**WHAT THE TASK ASKS**
Copy the passage on data retention and law enforcement access below word for word, in full.

**PASSAGE PROVIDED**
- Opening Delimiter -

Longer retention periods concerning Third Country Nationals (TCNs) whose entry was refused or who overstayed the period of authorized stay, are possible but should be decided on a case by case basis by the competent authority verifying the conditions for entry. Thus, if the refusal of entry is based on a criminal offence, the retention of the respective data would be necessary in order to pursue a legitimate interest of public security in preventing the person from entering the EU. The same logic should be applied for individuals who exceeded the period of their authorized stay in the Schengen area. Whenever there is objective evidence that the data of a person may contribute to the prevention, detection and investigation of serious criminal offences, the prolongation of retention periods for persons falling under any of the above-mentioned categories beyond that of personal data from unsuspected persons is justified. However, it would need to be established whether that data should be stored in a system established primary for border management purposes or rather in a specific databases for LE purposes.
5. Concerning access to retained data by LEAs, the CJEU previously decided in the data retention cases mentioned as well as the Schrems judgment and confirmed now in Opinion 1/15 that personal data must be effectively protected against the risk of abuse and unlawful access and use. Lawful access to personal data by competent authorities must therefore be based on objective evidence and preceded by prior review carried out by a court or by an independent authority. In cases of urgency, where early access is regarded as imperative, when the Proposal for the Regulation foresees that prior authorisation can be disregarded and the central access point shall process an access request immediately, the ex post-review on the legitimacy of the request is all the more important to ensure safeguards against potential fundamental rights violations. This ex post-review has to be carried out by a court or independent authority. A lack of such provisions makes the EES incompatible with the standards required by the CJEU.

- Closing Delimiter -

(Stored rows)
- Opening Delimiter -

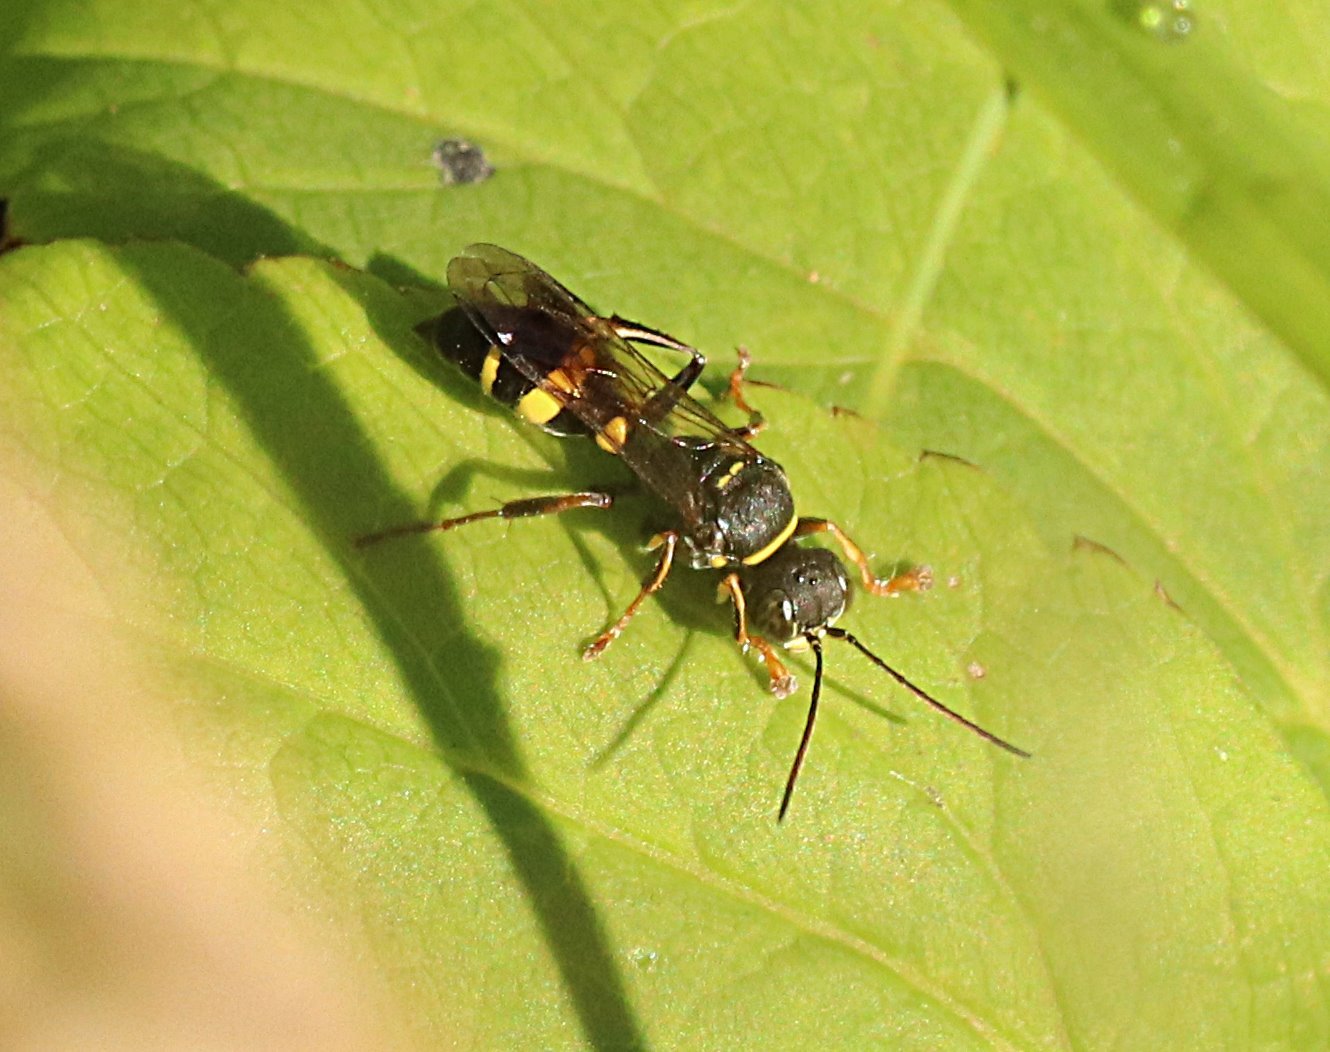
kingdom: Animalia
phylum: Arthropoda
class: Insecta
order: Hymenoptera
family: Crabronidae
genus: Lestiphorus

- Closing Delimiter -

**RESPONSE AREA**
Longer retention periods concerning Third Country Nationals (TCNs) whose entry was refused or who overstayed the period of authorized stay, are possible but should be decided on a case by case basis by the competent authority verifying the conditions for entry. Thus, if the refusal of entry is based on a criminal offence, the retention of the respective data would be necessary in order to pursue a legitimate interest of public security in preventing the person from entering the EU. The same logic should be applied for individuals who exceeded the period of their authorized stay in the Schengen area. Whenever there is objective evidence that the data of a person may contribute to the prevention, detection and investigation of serious criminal offences, the prolongation of retention periods for persons falling under any of the above-mentioned categories beyond that of personal data from unsuspected persons is justified. However, it would need to be established whether that data should be stored in a system established primary for border management purposes or rather in a specific databases for LE purposes.
5. Concerning access to retained data by LEAs, the CJEU previously decided in the data retention cases mentioned as well as the Schrems judgment and confirmed now in Opinion 1/15 that personal data must be effectively protected against the risk of abuse and unlawful access and use. Lawful access to personal data by competent authorities must therefore be based on objective evidence and preceded by prior review carried out by a court or by an independent authority. In cases of urgency, where early access is regarded as imperative, when the Proposal for the Regulation foresees that prior authorisation can be disregarded and the central access point shall process an access request immediately, the ex post-review on the legitimacy of the request is all the more important to ensure safeguards against potential fundamental rights violations. This ex post-review has to be carried out by a court or independent authority. A lack of such provisions makes the EES incompatible with the standards required by the CJEU.